Orem pushed past them. Weasel lay delirious on the bed, crying out and weeping, calling now on Beauty, now on Palicrovol, and now and then on Orem, too. He thought that meant she loved him as she loved Palicrovol, though in fact she was crying out to save him, not for him to save her.
He questioned the doctors gathered at her bed. "We can find no cause for the pain," they said.
"Treat her," Orem said, "as if she had just given birth to a twelve-month child. Treat her as if the birthing broke her loins apart and tore her flesh."
The doctors looked at him amazed. Only Belfeva, who stood nearby, understood that the Little King might know the problem better than any of them. She strode to the bed, tore the blanket back, and now they saw that Weasel lay in a pool of blood that still flowed from a ghastly rent in her private flesh. And more astounding: there lay the afterbirth that hadn't come with the child named Youth.
"Name of God," said a doctor, and they set to work.
Orem watched when he could bear it, sat by Weasel and held her hand when he could not. She knew nothing of his presence, only cried out with pain and delirium. At last the doctors finished all that they could do.
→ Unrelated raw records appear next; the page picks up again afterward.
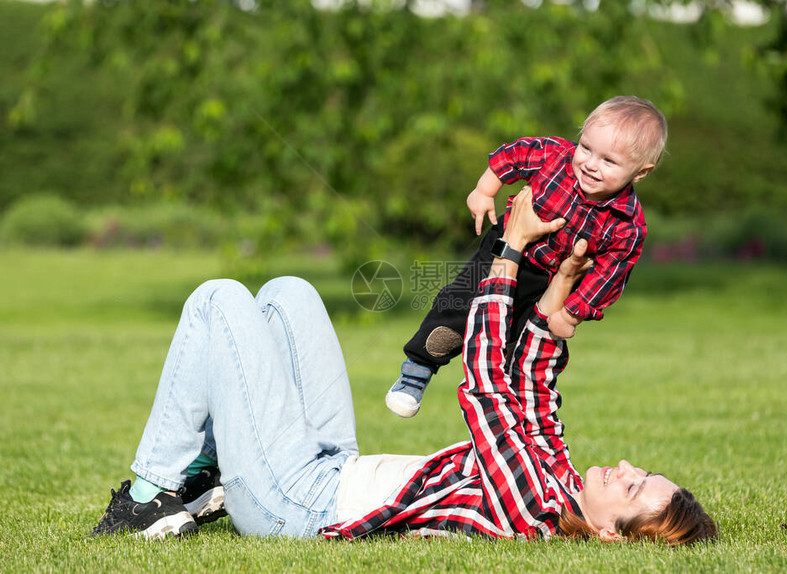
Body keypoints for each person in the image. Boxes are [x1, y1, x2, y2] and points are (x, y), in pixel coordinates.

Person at [92, 189, 715, 545]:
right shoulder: (556, 478)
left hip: (299, 504)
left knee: (218, 301)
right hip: (330, 464)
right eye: (643, 472)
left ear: (611, 534)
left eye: (632, 488)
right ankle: (207, 476)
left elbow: (492, 385)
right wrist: (556, 298)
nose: (627, 468)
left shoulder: (533, 508)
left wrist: (512, 249)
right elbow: (533, 388)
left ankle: (148, 496)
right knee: (288, 293)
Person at [387, 96, 664, 418]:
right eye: (586, 148)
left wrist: (573, 313)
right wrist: (484, 190)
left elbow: (611, 274)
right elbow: (514, 155)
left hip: (548, 282)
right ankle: (416, 371)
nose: (590, 163)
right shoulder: (555, 157)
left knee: (523, 341)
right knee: (458, 305)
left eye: (609, 161)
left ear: (641, 172)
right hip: (503, 248)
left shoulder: (627, 225)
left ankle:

"She's lost so much blood, what can we do?" said one.
"How could this have come to be?" asked another.
Orem only shook his head. He could not explain to them that it was his doing.
The doctors left, but Orem stayed, holding her hand. Once she called out, "Little King."
"I'm here, Enziquelvinisensee," he answered. Hearing her own name seemed to soothe her. She slept. He said all the prayers he could remember from the House of God. He knew they were meaningless here in Beauty's house, but he said them anyway, because he was afraid of what he had done to her.
He must have dozed off, for he awoke suddenly to find that Craven and Urubugala waited with him beside the bed. Out of habit he extended his web to include them, freeing them to speak unheard by Beauty.
"How is she?" Craven wheezed.
"She bore the pain of the birth," Orem said.
Craven nodded.
"The Queen has been harvested," said Urubugala. "But what was the crop, little farmer?"
"A boy, named Youth."
"She'll live," said Urubugala. "Does that comfort you? Beauty won't let Weasel die."
"Her name isn't Weasel," Orem said. "Did you know? The Queen told me. She's really Enziquelvinisensee Evelvenin. The Flower Princess."
Craven and Urubugala looked at each other, and Urubugala laughed. "Did you think to surprise us, Little King? We've been with Weasel from the start."
Only then did Orem realize that they, too, were disguised characters from the same ancient tale.
"Zymas," Orem said.
Craven smiled faintly. "I haven't been myself lately," he apologized.
"And you," Orem said to Urubugala. "Sleeve."
The dwarf only answered with one of his rhymes. "Who is the magical leper who cleans us with his tongue? He puts our names in picture frames and paints them out with dung!"
"You are the King's companions," Orem said. "In all the old stories—"
"The stories are very old," said Craven. "We are the Queen's Companions now." He gestured at Weasel's sleeping body. "Send for us if she awakes."